- Oleh Putri
- Sabtu, 30 Agustus 2025 | 13:36 WIB
: Kemenko PMK bersama Plan Indonesia menyelenggarakan kegiatan dialog kebijakan serta diseminasi laporan bertajuk
Jakarta, InfoPublik - Deputi Bidang Koordinasi Peningkatan Kualitas Keluarga dan Kependudukan Kementerian Koordinator Pembangunan Manusia dan Kebudayaan (Kemenko PMK) Woro Srihastuti Sulistyaningrum (Lisa) menyampaikan, kebijakan pencegahan perkawinan anak saat ini sudah cukup memadai.
Namun, menurutnya kebijakan yang ada harus lebih diperkuat dari segi strategi implementasinya. Hal tersebut disampaikan Lisa itu dalam kegiatan dialog kebijakan serta diseminasi laporan bertajuk "Evaluasi atas Implementasi Strategi Nasional Pencegahan Perkawinan Anak (Stranas PPA) dan Peraturan Mahkamah Agung (PerMA) Nomor 5 Tahun 2019 tentang Pedoman Mengadili Permohonan Dispensasi Kawin", yang diselenggarakan Kemenko PMK bersama Yayasan Plan International Indonesia (Plan Indonesia), pada Selasa (4/12/2024).
Melalui keterangan resminya Rabu (5/2/2025), ia menyampaikan dispensasi perkawinan semakin ketat diberikan dengan adanya PerMA No. 5/2019. Namun, timbul tantangan lain seperti perkawinan tidak tercatat meningkat.
Kemudian kesenjangan antara kebijakan pusat dan daerah, mekanisme koordinasi antara pengadilan agama dengan pihak eksternal, seperti dinas terkait, sekolah, atau lembaga yang berfokus pada perlindungan anak, sering kali tidak berjalan dengan baik, hingga adanya hambatan budaya.
"Kedepan kita perlu membangun sistem monitoring evaluasi yang kuat untuk mengukur efektivitas pelaksanaan kebijakan dan prioritas perlu diarahkan untuk melakukan pendataan yang akurat bagi anak-anak yang sudah terlanjur menikah tetapi tidak tercatat, sehingga dapat meningkatkan akurasi dalam intervensi layanan," ujar Lisa.
Selanjutnya, penting untuk menyinergikan dan mengintegrasikan data dari berbagai pemangku kepentingan dan memastikan bagaimana sinergi dengan pendataan dari berbagai isu-isu strategis lainnya,
"Seperti angka kematian ibu (AKI), Stunting, tingkat kemiskinan daerah.

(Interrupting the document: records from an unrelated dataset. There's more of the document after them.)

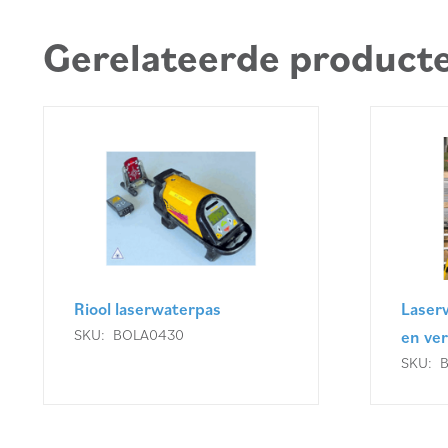
Gerelateerde product
Riool laserwaterpas
Laser
SKU:
BOLA0430
en ver
SKU: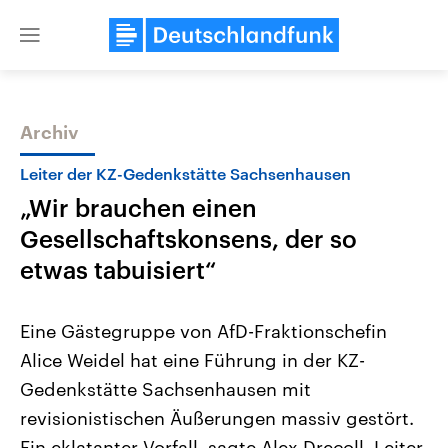
Close
menu
Archiv
Themen
Leiter der KZ-Gedenkstätte Sachsenhausen
„Wir brauchen einen
Gesellschaftskonsens, der so
etwas tabuisiert“
Eine Gästegruppe von AfD-Fraktionschefin
Landtagswahl Sachsen-Anhalt
USA
Alice Weidel hat eine Führung in der KZ-
2026
Aktuelle Beiträge, Analys
Alle Informationen
Hintergründe
Gedenkstätte Sachsenhausen mit
Sachsen-Anhalt wählt am 6.
Wirtschaftlich und militäri
September 2026 einen neuen
gehören die Vereinigten S
revisionistischen Äußerungen massiv gestört.
Landtag. Seit 2021 wird das
den mächtigsten Ländern 
Bundesland von einer Koalition aus
Ein eklatanter Vorfall, sagte Alex Drecoll, Leiter
mit großem Einfluss auf d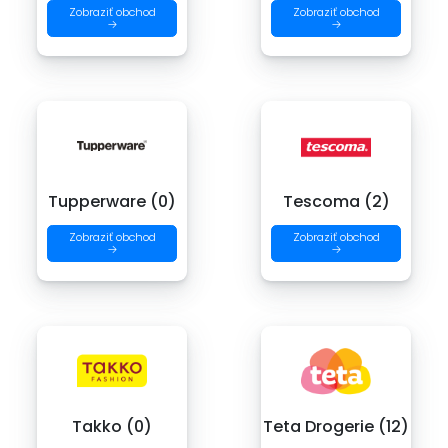
Zobraziť obchod
Zobraziť obchod
→
→
Tupperware (0)
Tescoma (2)
Zobraziť obchod
Zobraziť obchod
→
→
Takko (0)
Teta Drogerie (12)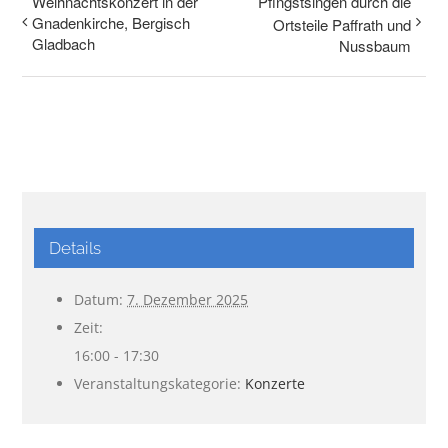
Weihnachtskonzert in der
Pfingstsingen durch die
Gnadenkirche, Bergisch
Ortsteile Paffrath und
Gladbach
Nussbaum
Details
Datum:
7. Dezember 2025
Zeit:
16:00 - 17:30
Veranstaltungskategorie:
Konzerte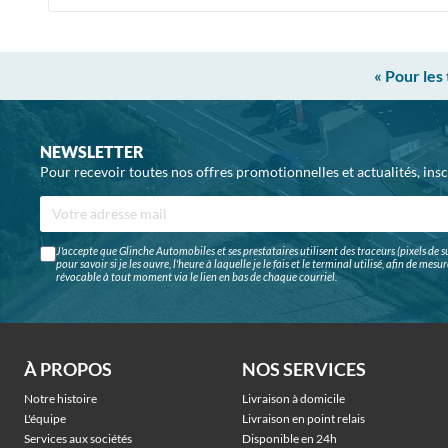
« Pour les
NEWSLETTER
Pour recevoir toutes nos offres promotionnelles et actualités, ins
J'accepte que Glinche Automobiles et ses prestataires utilisent des traceurs (pixels de su
pour savoir si je les ouvre, l'heure à laquelle je le fais et le terminal utilisé, afin de me
révocable à tout moment via le lien en bas de chaque courriel.
À PROPOS
NOS SERVICES
Notre histoire
Livraison à domicile
L'équipe
Livraison en point relais
Services aux sociétés
Disponible en 24h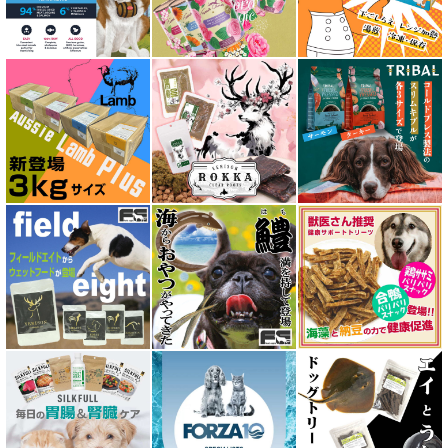
アルモネイチャー almo nature
アンブロシア AMBROSIA
アートゥー AATU
アーテミス ARTEMIS
イティ iti
ウェルネス ヘルシーバランス
ウルフブラット WOLFSBLUT
エーワン AWAN DOG FOOD
エーにゃん Anyan 猫用おやつ
エクイリブリア EQUILIBRIA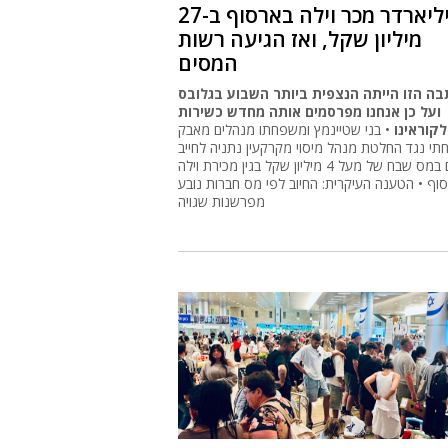
המיליארדר מכר וילה בארסוף ב-27
מיליון שקל, ואז הגיעה רשות
המסים
ה הזו הייתה הנצפית ביותר השבוע בגלובס
ועל כן אנחנו מפרסמים אותה מחדש כשירות
לקוראינו
• בני שטיינמץ ומשפחתו מנהלים מאבק
י נגד החלטת מנהל מיסוי מקרקעין נתניה לחייב
אותם במס שבח של מעל 4 מיליון שקל בגין מכירת וילה
וף • הטענה העיקרית: החיוב לפי מס חברות נובע
מפרשנות שגויה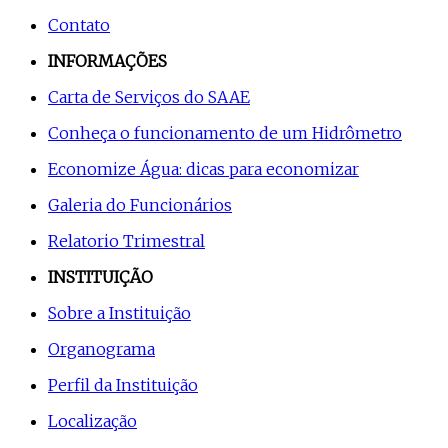
Contato
INFORMAÇÕES
Carta de Serviços do SAAE
Conheça o funcionamento de um Hidrômetro
Economize Água: dicas para economizar
Galeria do Funcionários
Relatorio Trimestral
INSTITUIÇÃO
Sobre a Instituição
Organograma
Perfil da Instituição
Localização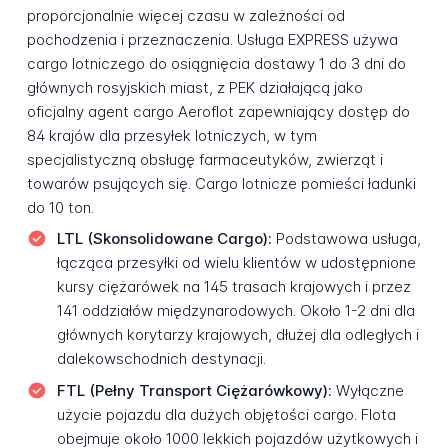
proporcjonalnie więcej czasu w zależności od
pochodzenia i przeznaczenia. Usługa EXPRESS używa
cargo lotniczego do osiągnięcia dostawy 1 do 3 dni do
głównych rosyjskich miast, z PEK działającą jako
oficjalny agent cargo Aeroflot zapewniający dostęp do
84 krajów dla przesyłek lotniczych, w tym
specjalistyczną obsługę farmaceutyków, zwierząt i
towarów psujących się. Cargo lotnicze pomieści ładunki
do 10 ton.
LTL (Skonsolidowane Cargo):
Podstawowa usługa,
łącząca przesyłki od wielu klientów w udostępnione
kursy ciężarówek na 145 trasach krajowych i przez
141 oddziałów międzynarodowych. Około 1-2 dni dla
głównych korytarzy krajowych, dłużej dla odległych i
dalekowschodnich destynacji.
FTL (Pełny Transport Ciężarówkowy):
Wyłączne
użycie pojazdu dla dużych objętości cargo. Flota
obejmuje około 1000 lekkich pojazdów użytkowych i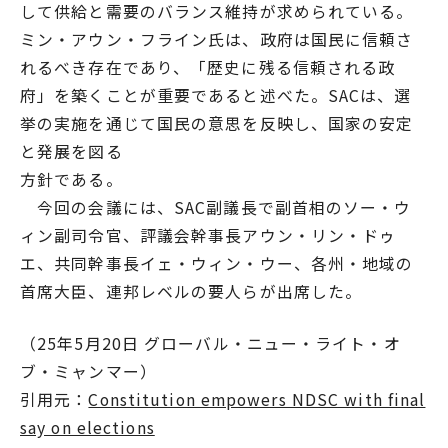
して供給と需要のバランス維持が求められている。
ミン・アウン・フライン氏は、政府は国民に信頼さ
れるべき存在であり、「歴史に残る信頼される政
府」を築くことが重要であると述べた。SACは、選
挙の実施を通じて国民の意思を反映し、国家の安定
と発展を図る
方針である。
今回の会議には、SAC副議長で副首相のソー・ウ
ィン副司令官、評議会幹事長アウン・リン・ドゥ
エ、共同幹事長イェ・ウィン・ウー、各州・地域の
首席大臣、連邦レベルの要人らが出席した。
（25年5月20日 グローバル・ニュー・ライト・オ
ブ・ミャンマー）
引用元：
Constitution empowers NDSC with final
say on elections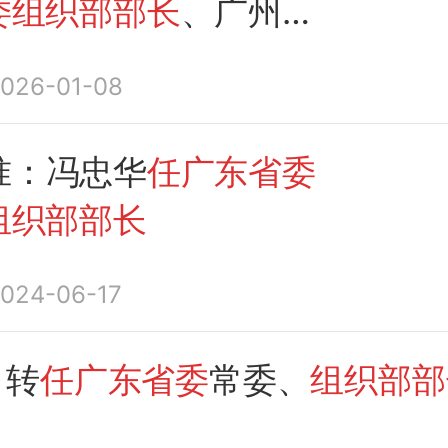
委组织部部长
、广州市
冯忠华举行会见
026-01-08
准：冯忠华
任广东省委
组织部部长
024-06-17
，转
任广东省委
常委、
组织部部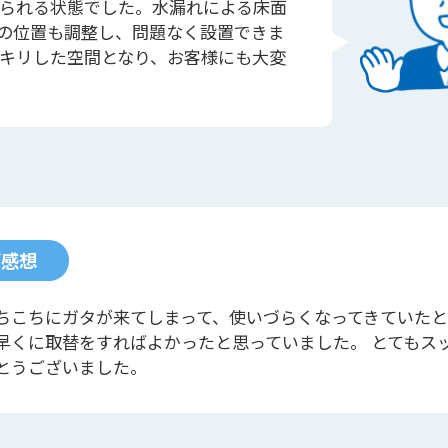
られる状態でした。水漏れによる床面
の位置も調整し、問題なく設置できま
キリした空間となり、お客様にも大変
ご感想
ちこちにガタが来てしまって、使いづらくなってきていた
早くに取替をすればよかったと思っていました。 とてもス
とうございました。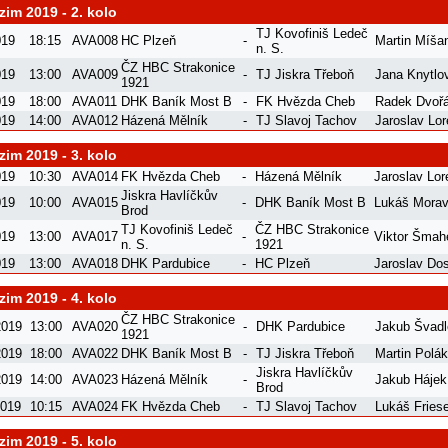
im 2019 - 2. kolo
TJ Kovofiniš Ledeč
019
18:15
AVA008
HC Plzeň
-
Martin Míša
n. S.
ČZ HBC Strakonice
019
13:00
AVA009
-
TJ Jiskra Třeboň
Jana Knytlo
1921
019
18:00
AVA011
DHK Baník Most B
-
FK Hvězda Cheb
Radek Dvoř
019
14:00
AVA012
Házená Mělník
-
TJ Slavoj Tachov
Jaroslav Lo
im 2019 - 3. kolo
019
10:30
AVA014
FK Hvězda Cheb
-
Házená Mělník
Jaroslav Lor
Jiskra Havlíčkův
019
10:00
AVA015
-
DHK Baník Most B
Lukáš Mora
Brod
TJ Kovofiniš Ledeč
ČZ HBC Strakonice
019
13:00
AVA017
-
Viktor Šmah
n. S.
1921
019
13:00
AVA018
DHK Pardubice
-
HC Plzeň
Jaroslav Dos
im 2019 - 4. kolo
ČZ HBC Strakonice
2019
13:00
AVA020
-
DHK Pardubice
Jakub Švad
1921
2019
18:00
AVA022
DHK Baník Most B
-
TJ Jiskra Třeboň
Martin Polák
Jiskra Havlíčkův
2019
14:00
AVA023
Házená Mělník
-
Jakub Hájek
Brod
2019
10:15
AVA024
FK Hvězda Cheb
-
TJ Slavoj Tachov
Lukáš Friese
im 2019 - 5. kolo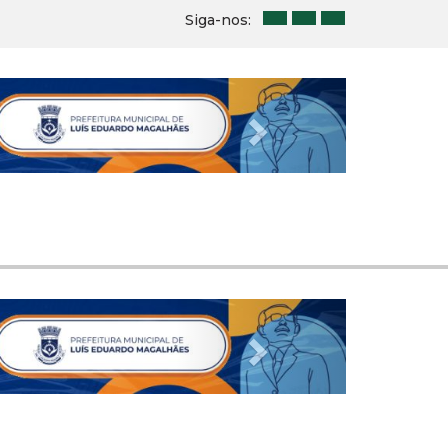
Siga-nos:
Next
Next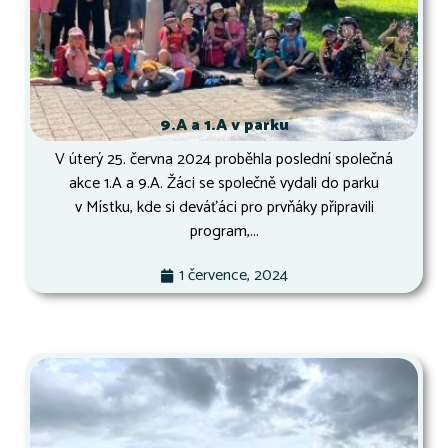
9.A a 1.A v parku
V úterý 25. června 2024 proběhla poslední společná
akce 1.A a 9.A. Žáci se společně vydali do parku
v Místku, kde si deváťáci pro prvňáky připravili
program,...
1 července, 2024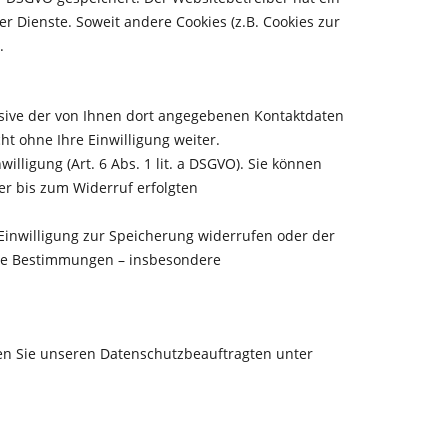
er Dienste. Soweit andere Cookies (z.B. Cookies zur
.
sive der von Ihnen dort angegebenen Kontaktdaten
t ohne Ihre Einwilligung weiter.
lligung (Art. 6 Abs. 1 lit. a DSGVO). Sie können
der bis zum Widerruf erfolgten
 Einwilligung zur Speicherung widerrufen oder der
iche Bestimmungen – insbesondere
en Sie unseren Datenschutzbeauftragten unter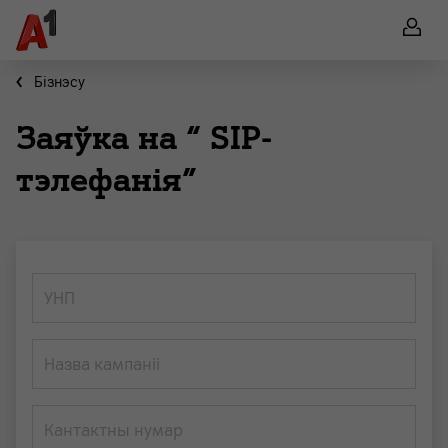
Бiзнэсу
Заяўка на “ SIP-
тэлефанія”
УНП
Назва кампаніі
Кантактны нумар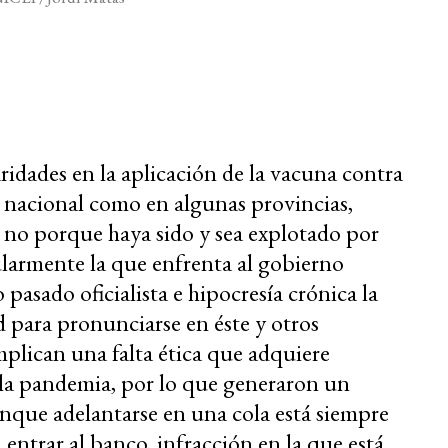
ridades en la aplicación de la vacuna contra
n nacional como en algunas provincias,
 no porque haya sido y sea explotado por
ularmente la que enfrenta al gobierno
pasado oficialista e hipocresía crónica la
d para pronunciarse en éste y otros
plican una falta ética que adquiere
la pandemia, por lo que generaron un
unque adelantarse en una cola está siempre
 entrar al banco, infracción en la que está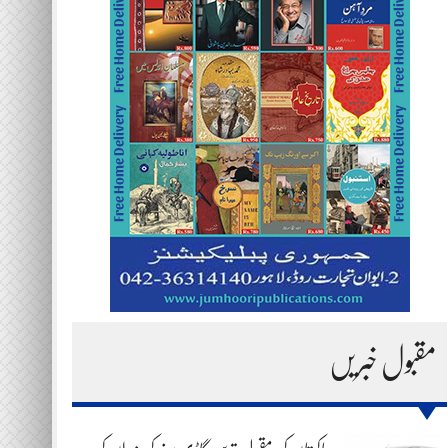
مقبول خبریں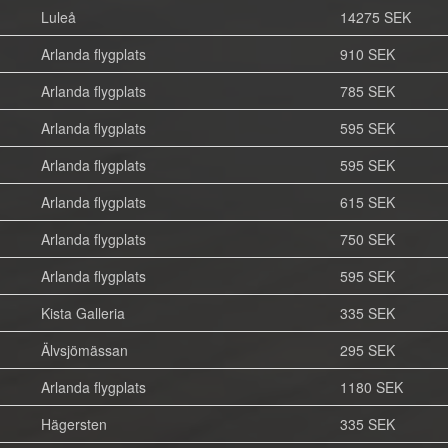
Luleå
14275 SEK
Arlanda flygplats
910 SEK
Arlanda flygplats
785 SEK
Arlanda flygplats
595 SEK
Arlanda flygplats
595 SEK
Arlanda flygplats
615 SEK
Arlanda flygplats
750 SEK
Arlanda flygplats
595 SEK
Kista Galleria
335 SEK
Älvsjömässan
295 SEK
Arlanda flygplats
1180 SEK
Hägersten
335 SEK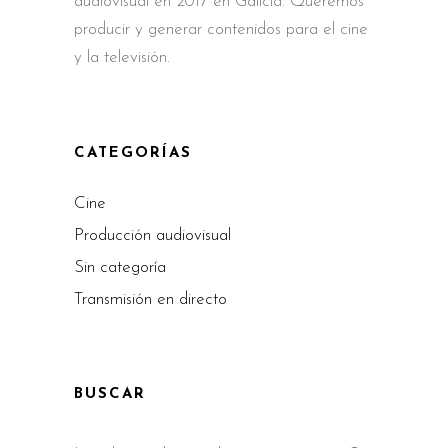
audiovisual en 2017 en Galicia. Queremos
producir y generar contenidos para el cine
y la televisión.
CATEGORÍAS
Cine
Producción audiovisual
Sin categoría
Transmisión en directo
BUSCAR
Search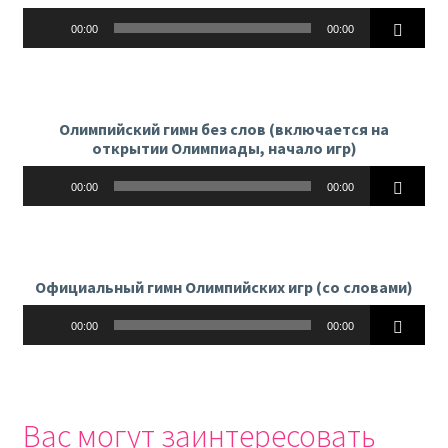
Аудиоплеер
00:00
00:00
Олимпийский гимн без слов (включается на
открытии Олимпиады, начало игр)
Аудиоплеер
00:00
00:00
Официальный гимн Олимпийских игр (со словами)
Аудиоплеер
00:00
00:00
Вас могут заинтересовать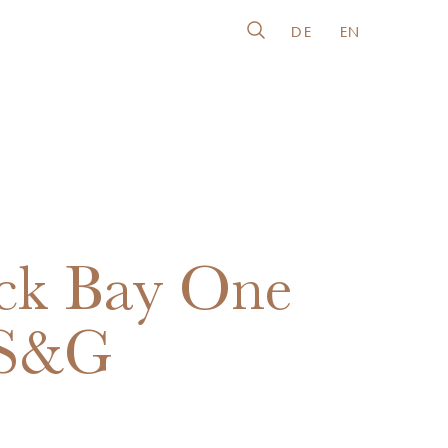
DE
EN
ck Bay One
 S&G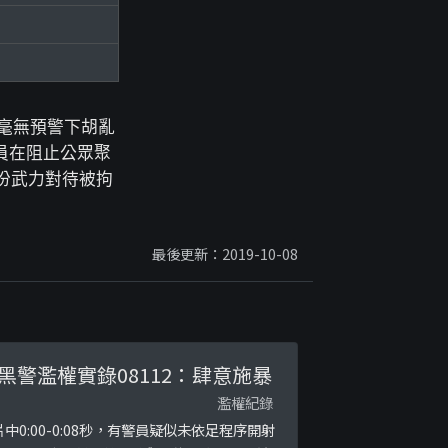
在毫無預警下胡亂
員在阻止公眾聚
份武力對待被拘
最後更新：2019-10-08
黑警濫權實錄08112：肆意施暴
濫權紀錄
片中0:00-0:08秒，有警員疑似未依足程序開射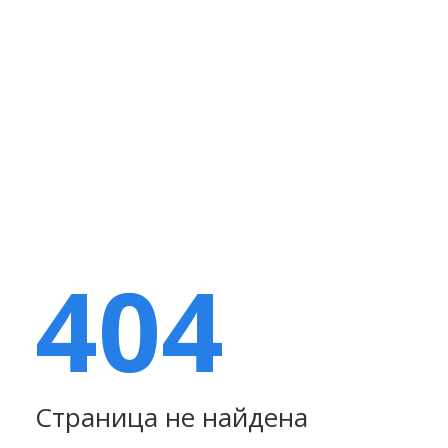
404
Страница не найдена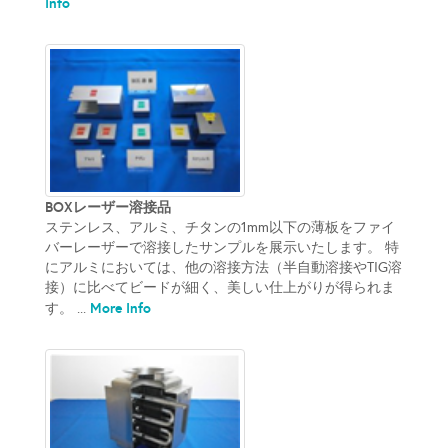
Info
BOXレーザー溶接品
ステンレス、アルミ、チタンの1mm以下の薄板をファイ
バーレーザーで溶接したサンプルを展示いたします。 特
にアルミにおいては、他の溶接方法（半自動溶接やTIG溶
接）に比べてビードが細く、美しい仕上がりが得られま
More Info
す。 ...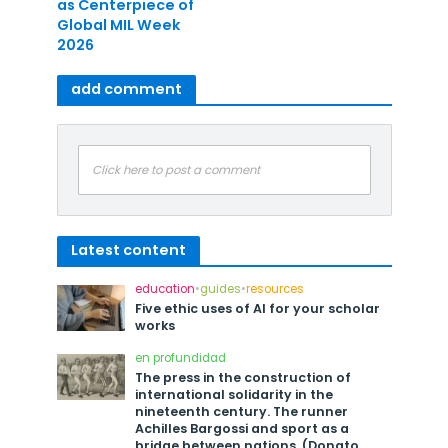
as Centerpiece of
Global MIL Week
2026
add comment
Click here to post a comment
Latest content
education
•
guides
•
resources
Five ethic uses of AI for your scholar
works
en profundidad
The press in the construction of
international solidarity in the
nineteenth century. The runner
Achilles Bargossi and sport as a
bridge between nations. (Donato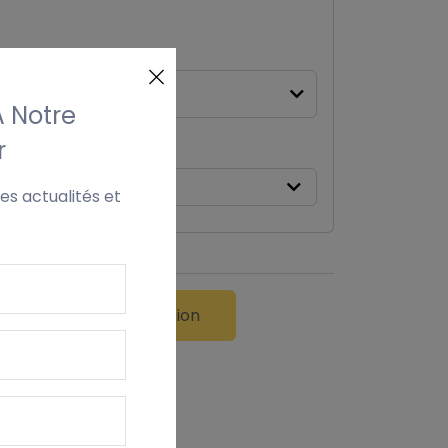
ur
À Notre
r
es actualités et
ans Votre Personnalisation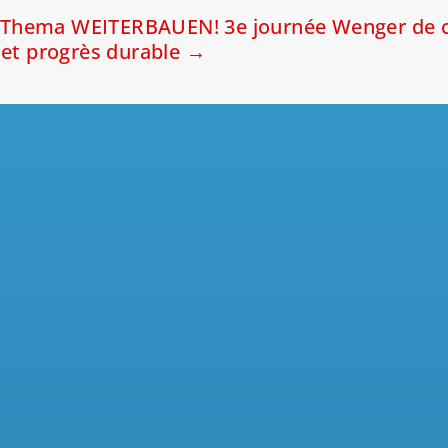
m Thema WEITERBAUEN!
3e journée Wenger de c
 et progrès durable
→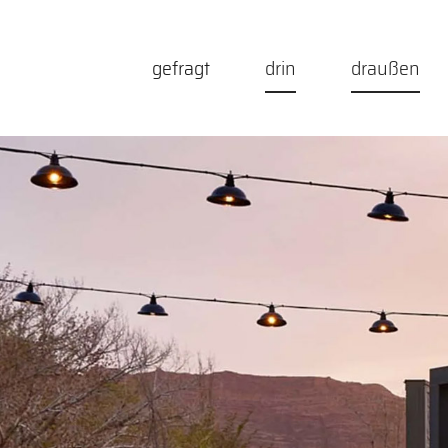
Zum
Inhalt
gefragt
drin
draußen
springen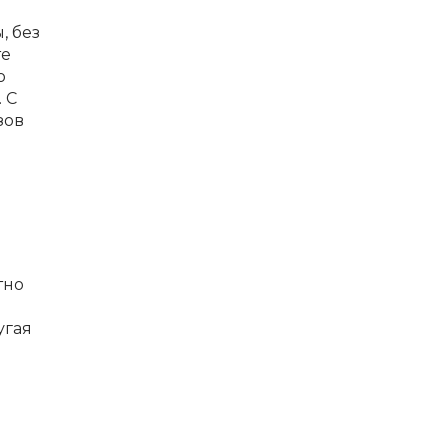
, без
те
о
 С
зов
тно
угая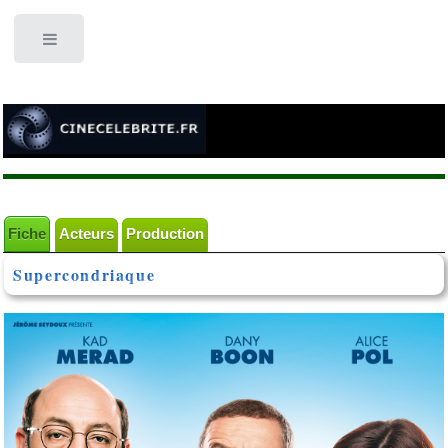
Toggle
Fiche
Acteurs
Production
Supercondriaque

Dengan demikian, penyelesaian isu perkawinan anak dapat dikakukan secara lebih komprehensif," kata Lisa.
Direktur Eksekutif Plan Indonesia Dini Widiastuti menambahkan bahwa Stranas PPA dan PerMA 5/2019 telah memberikan kerangka hukum yang kuat, namun tantangan implementasi tetap ada.
“Kami mendorong revisi kebijakan untuk mempersempit celah dispensasi kawin, meningkatkan efektivitas program edukasi, memperluas akses informasi dan layanan kesehatan reproduksi bagi kaum muda, serta memperkuat koordinasi antarlembaga,” jelasnya.
Kegiatan evaluasi kebijakan ini dilakukan di lima wilayah, yaitu Sukabumi (Jawa Barat), Lombok Barat dan Lombok Utara (Nusa Tenggara Barat), serta Lembata dan Nagekeo (Nusa Tenggara Timur).
Program ini juga melibatkan peserta dari kelompok muda yang tergabung dalam program inisiatif pencegahan perkawinan anak seperti Gema Cita, Bloom, Let’s Talk, dan Yes I Do.